RECORDS SUPPLIED below:

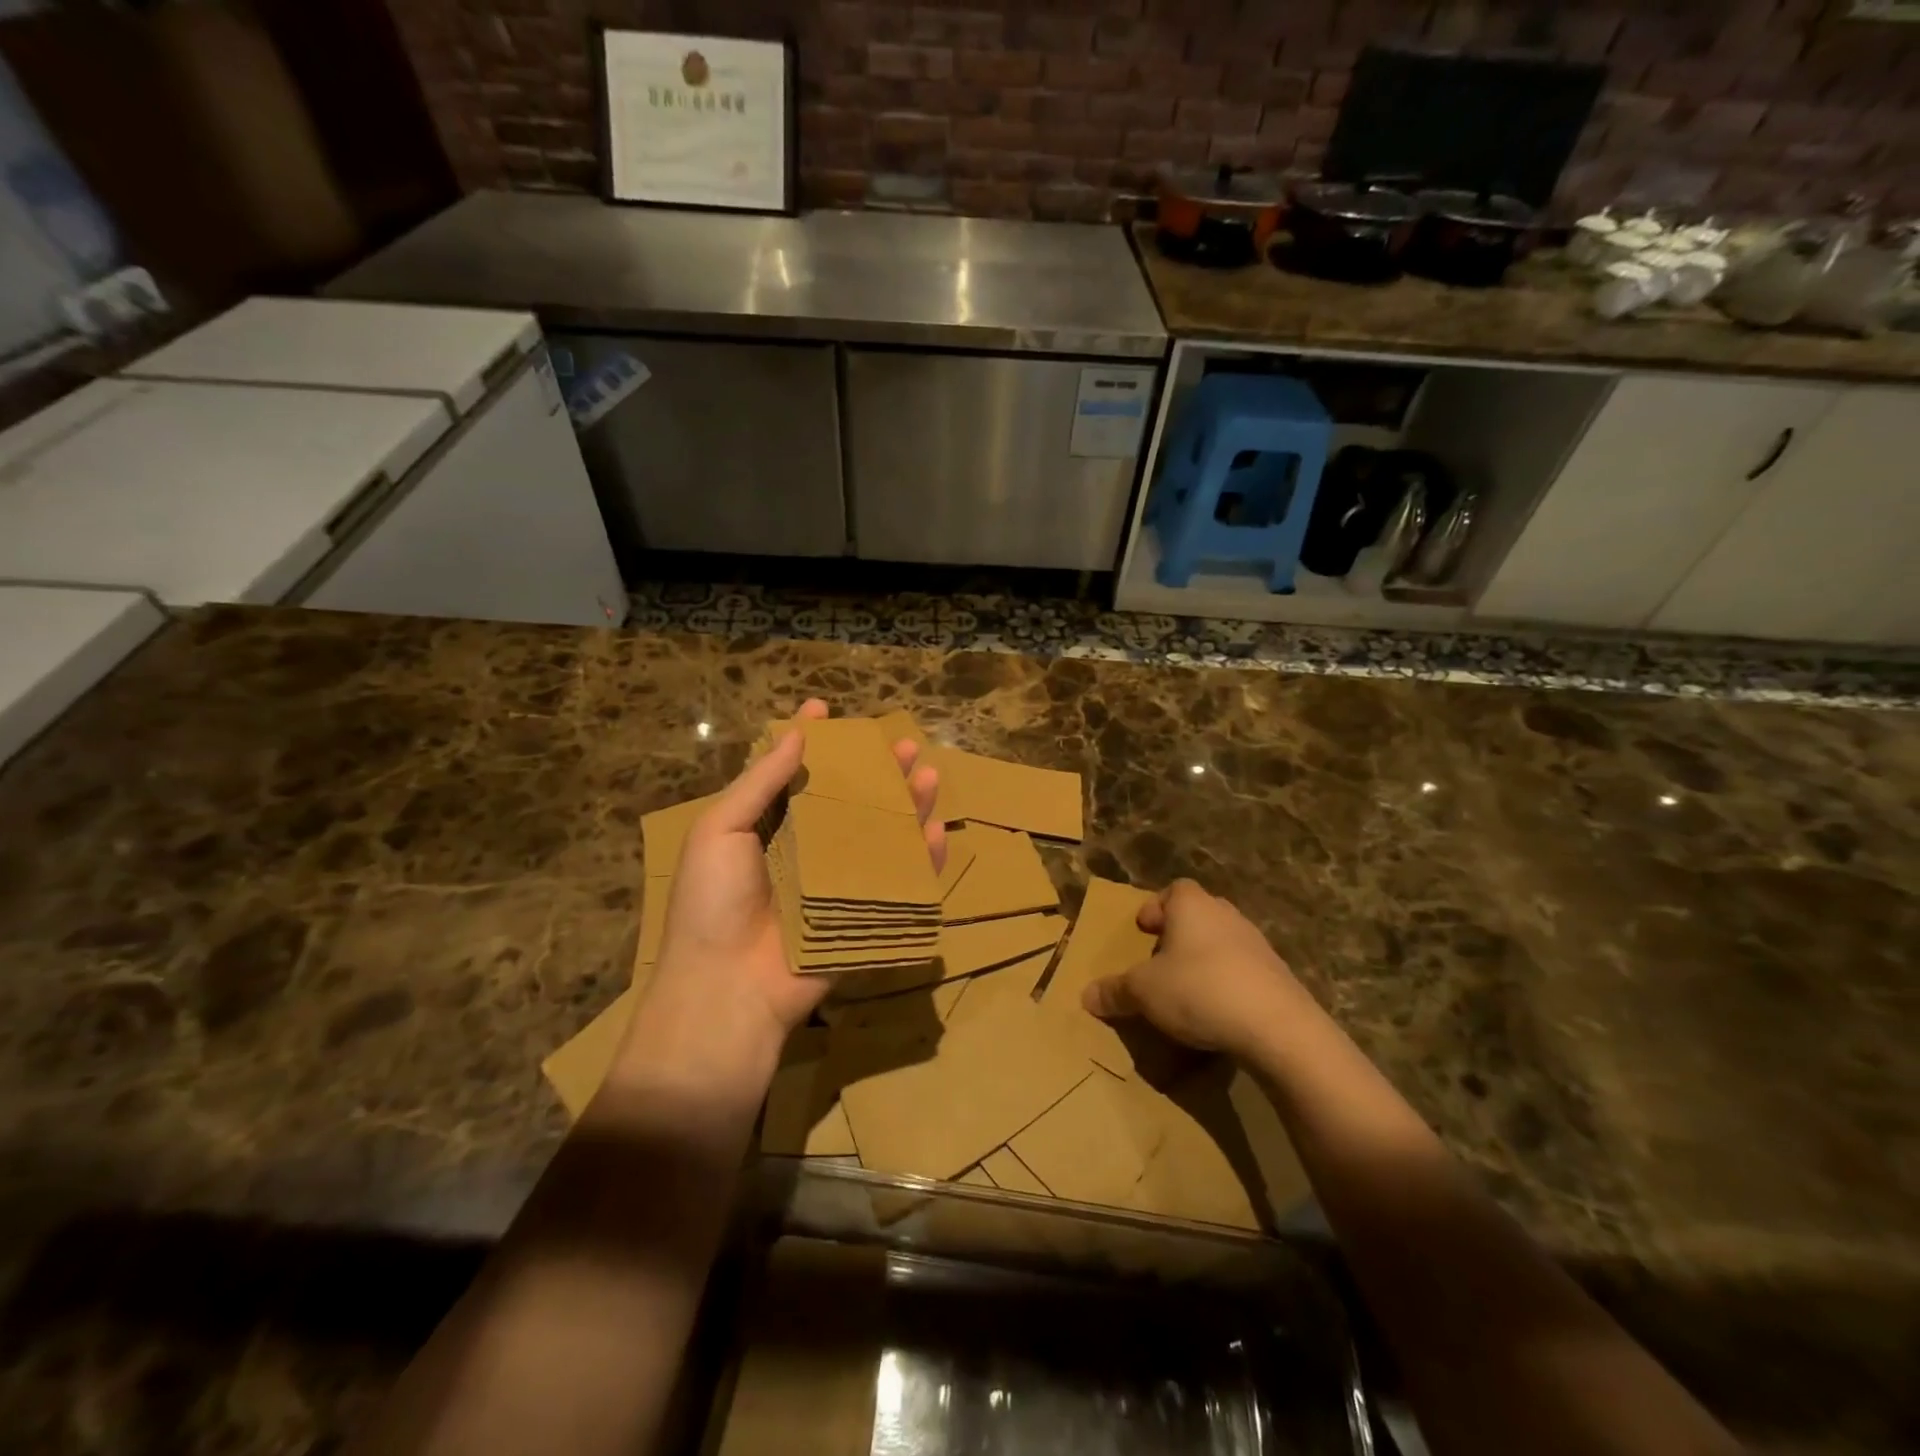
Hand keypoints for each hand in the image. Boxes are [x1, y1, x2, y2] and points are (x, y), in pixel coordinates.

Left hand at [615, 701, 943, 1103]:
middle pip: (848, 801)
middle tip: (901, 742)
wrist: (725, 991)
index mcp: (766, 827)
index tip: (825, 708)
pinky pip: (899, 884)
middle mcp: (805, 849)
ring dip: (906, 805)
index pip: (793, 774)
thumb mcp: (720, 832)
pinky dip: (921, 859)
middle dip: (875, 770)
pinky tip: (936, 830)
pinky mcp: (863, 917)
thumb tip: (795, 734)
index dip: (809, 740)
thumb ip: (759, 783)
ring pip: (880, 835)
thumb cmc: (712, 903)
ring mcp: (836, 884)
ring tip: (928, 773)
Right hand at [1081, 879, 1308, 1061]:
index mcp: (1192, 906)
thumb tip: (1086, 995)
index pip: (1174, 889)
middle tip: (1160, 958)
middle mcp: (1226, 915)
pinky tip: (1217, 1011)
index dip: (1156, 906)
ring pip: (1222, 942)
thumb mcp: (1144, 992)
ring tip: (1186, 988)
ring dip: (1204, 959)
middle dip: (1179, 933)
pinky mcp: (1278, 976)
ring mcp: (1257, 944)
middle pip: (1199, 913)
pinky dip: (1228, 983)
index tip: (1143, 929)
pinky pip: (1243, 970)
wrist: (1278, 1027)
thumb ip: (1115, 991)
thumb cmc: (1199, 990)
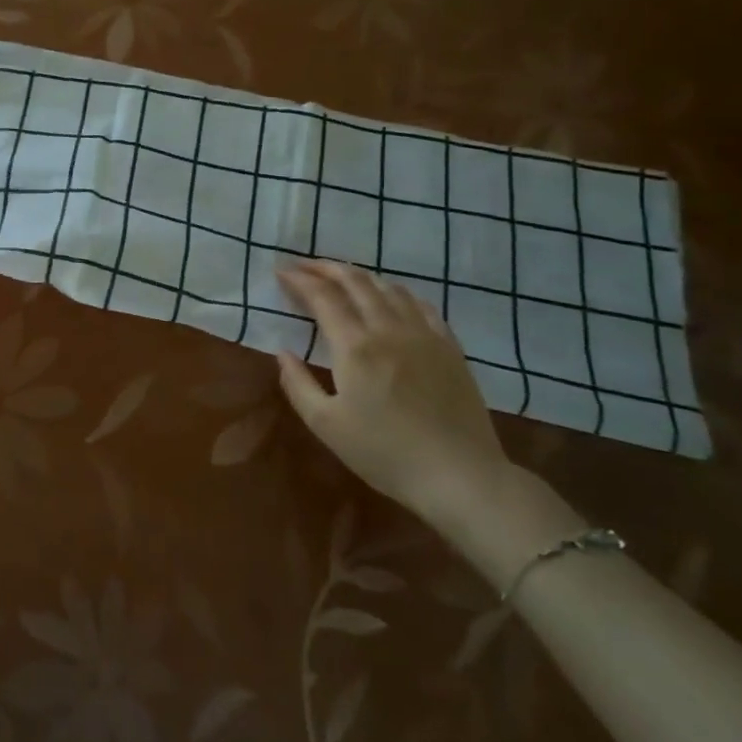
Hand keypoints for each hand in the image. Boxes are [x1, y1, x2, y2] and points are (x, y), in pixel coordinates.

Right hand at [274, 261, 511, 532]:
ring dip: (359, 276)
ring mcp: (424, 334)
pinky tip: (391, 296)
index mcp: (355, 346)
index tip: (281, 271)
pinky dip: (397, 291)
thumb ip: (298, 384)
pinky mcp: (449, 346)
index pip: (322, 297)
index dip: (299, 279)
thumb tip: (282, 353)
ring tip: (341, 276)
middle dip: (325, 267)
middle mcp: (388, 329)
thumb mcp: (326, 426)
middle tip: (304, 265)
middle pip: (355, 281)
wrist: (460, 476)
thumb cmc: (385, 453)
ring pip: (388, 287)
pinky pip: (421, 304)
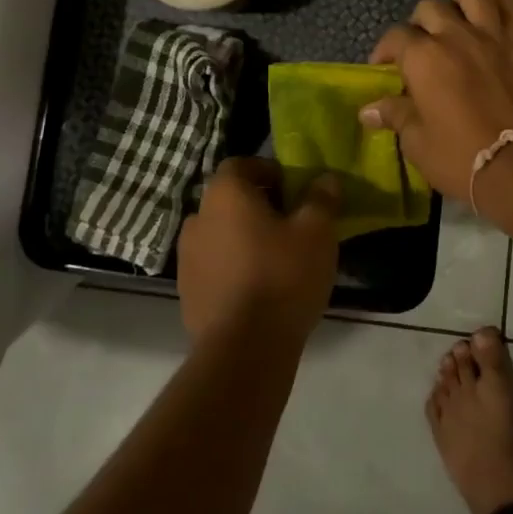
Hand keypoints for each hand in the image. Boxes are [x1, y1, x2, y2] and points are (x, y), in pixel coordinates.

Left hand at [178, 159, 340, 343]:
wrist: (244, 349)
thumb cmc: (283, 275)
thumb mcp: (317, 231)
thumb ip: (321, 198)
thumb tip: (325, 179)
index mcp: (225, 195)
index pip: (240, 164)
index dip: (268, 170)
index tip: (293, 190)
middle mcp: (198, 218)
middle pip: (230, 199)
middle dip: (258, 205)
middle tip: (291, 223)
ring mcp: (187, 258)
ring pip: (221, 233)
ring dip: (244, 237)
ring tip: (276, 258)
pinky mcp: (187, 292)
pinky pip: (214, 266)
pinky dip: (233, 267)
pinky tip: (259, 288)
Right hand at [362, 0, 512, 201]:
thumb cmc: (459, 157)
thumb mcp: (417, 141)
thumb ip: (395, 115)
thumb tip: (368, 110)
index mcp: (423, 57)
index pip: (395, 37)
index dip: (384, 50)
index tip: (384, 68)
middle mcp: (455, 36)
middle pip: (430, 9)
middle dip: (418, 24)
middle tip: (419, 47)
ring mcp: (491, 37)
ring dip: (458, 3)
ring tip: (455, 21)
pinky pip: (512, 8)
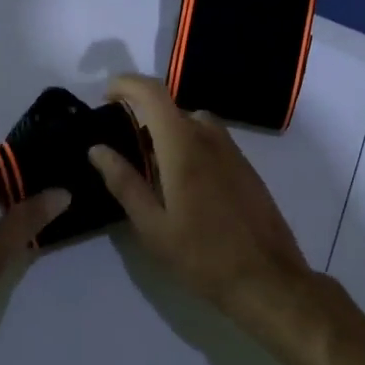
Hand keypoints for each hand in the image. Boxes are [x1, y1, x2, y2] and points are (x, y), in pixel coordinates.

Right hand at [87, 75, 337, 354]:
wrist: (267, 279)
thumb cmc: (202, 256)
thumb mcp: (152, 225)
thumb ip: (124, 182)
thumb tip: (98, 149)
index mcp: (183, 146)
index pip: (153, 93)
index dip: (126, 85)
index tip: (105, 98)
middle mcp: (210, 138)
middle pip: (172, 108)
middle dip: (144, 117)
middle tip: (123, 150)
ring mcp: (233, 151)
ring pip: (194, 123)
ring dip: (169, 132)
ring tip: (152, 170)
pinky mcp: (246, 168)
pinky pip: (212, 141)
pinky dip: (190, 145)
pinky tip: (184, 186)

End of RECORDS SUPPLIED.

DIRECTIONS FOR THIS TASK:
The copy must match every line of the data exactly and contain no pictures.

TASK SOLUTION:
Hand keypoints for each hand in the image. Boxes are [x1, y1, x2, y2] and points are (x, y), in pixel coordinates.

Left hand at [615, 701, 943, 1103]:
middle pip: (848, 801)
middle tip: (901, 742)
wrist: (725, 991)
index mcp: (766, 827)
index tip: (825, 708)
pinky pip: (899, 884)
middle mcp: (805, 849)
ring dip: (906, 805)
index pip: (793, 774)
thumb mcp: (720, 832)
pinky dip: (921, 859)
middle dip: (875, 770)
pinky tip: (936, 830)
pinky mcp: (863, 917)
thumb tip: (795, 734)
index dip: (809, 740)
thumb ip: (759, 783)
ring pip: (880, 835)
thumb cmc: (712, 903)
ring mcp: (836, 884)
ring tip: (928, 773)
Right hand at [1081, 879, 1308, 1061]:
index mcp: (1192, 906)
thumb tip: (1086, 995)
index pip: (1174, 889)
middle tip: (1160, 958)
middle mcp: (1226, 915)
pinky tip: (1217, 1011)
index dip: (1156, 906)
ring pip: (1222, 942)
thumb mcp: (1144, 992)
ring tip: (1186, 988)
ring dip: (1204, 959)
middle dip: (1179, 933)
pinky mcp: (1278, 976)
ring mcp: (1257, 944)
middle pip: (1199, 913)
pinky dip: (1228, 983)
index tip: (1143, 929)
pinky pip: (1243, 970)
wrist: (1278, 1027)
thumb ip: (1115, 991)
thumb cmc: (1199, 990)
Hand keypoints for each hand in the image. Boxes are [x1, y1, x2, y2] and points are (x, y), in pixel coordinates.

Right hand at [274, 261, 511, 532]:
ring dip: (359, 276)
ring mcp: (424, 334)
pinky tip: (391, 296)
index mcp: (355, 346)
index tip: (281, 271)
pinky dip: (397, 291)
thumb ip: (298, 384)
pinky mcp: (449, 346)
index pip: (322, 297)
index dip: (299, 279)
thumb tip: (282, 353)
ring tip: (341, 276)
middle dip: (325, 267)
middle mcp: (388, 329)
thumb mcp: (326, 426)
middle tip: (304, 265)
middle pip: (355, 281)
wrist: (460, 476)
thumb cmc: (385, 453)
ring pip: (388, 287)
pinky pip: (421, 304)
Hand keypoints for each hand in the image. Boxes are [x1, y1, x2, y2] and points are (x, y), in pixel coordinates.

Left hand at [178, 159, 340, 343]:
wrist: (244, 349)
thumb cmc: (283, 275)
thumb mcp: (317, 231)
thumb ip: (321, 198)
thumb tip: (325, 179)
index mcp: (225, 195)
index pip: (240, 164)
index dip: (268, 170)
index tip: (293, 190)
middle mcp: (198, 218)
middle pip: (230, 199)
middle dip: (258, 205)
middle tip: (291, 223)
ring mcp: (187, 258)
ring pip: (221, 233)
ring dip: (244, 237)
ring tip: (276, 258)
pinky mcp: (187, 292)
pinky pip: (214, 266)
pinky dip: (233, 267)
pinky tip: (259, 288)
Right hand at [362, 0, 512, 201]:
thumb cmc: (459, 157)
thumb mcp: (417, 141)
thumb ip: (395, 115)
thumb tip: (368, 110)
index mcp: (423, 57)
index pip: (395, 37)
index dip: (384, 50)
index tip: (384, 68)
middle mcp: (455, 36)
middle pip: (430, 9)
middle dip: (418, 24)
middle tip: (419, 47)
ring mcp: (491, 37)
ring dip: (458, 3)
ring tip: (455, 21)
pinky pip: (512, 8)
Hand keypoints for each hand in the image. Boxes are [x1, y1, x2, y2] and points are (x, y), in pixel coordinates.

Right hand at [87, 75, 337, 354]:
wrist: (267, 279)
thumb cmc: (202, 256)
thumb mcp: (152, 225)
thumb ip: (124, 182)
thumb tip: (98, 149)
index mcp: (183, 146)
index pip: (153, 93)
index dip: (126, 85)
index tip: (105, 98)
middle mcp: (210, 138)
middle pip: (172, 108)
middle dip: (144, 117)
middle tip: (123, 150)
ring mcp: (233, 151)
ring pip: (194, 123)
ring dip: (169, 132)
ring tip: (152, 170)
pinky mcp: (246, 168)
pinky pip: (212, 141)
pinky dip: (190, 145)
pinky tip: (184, 186)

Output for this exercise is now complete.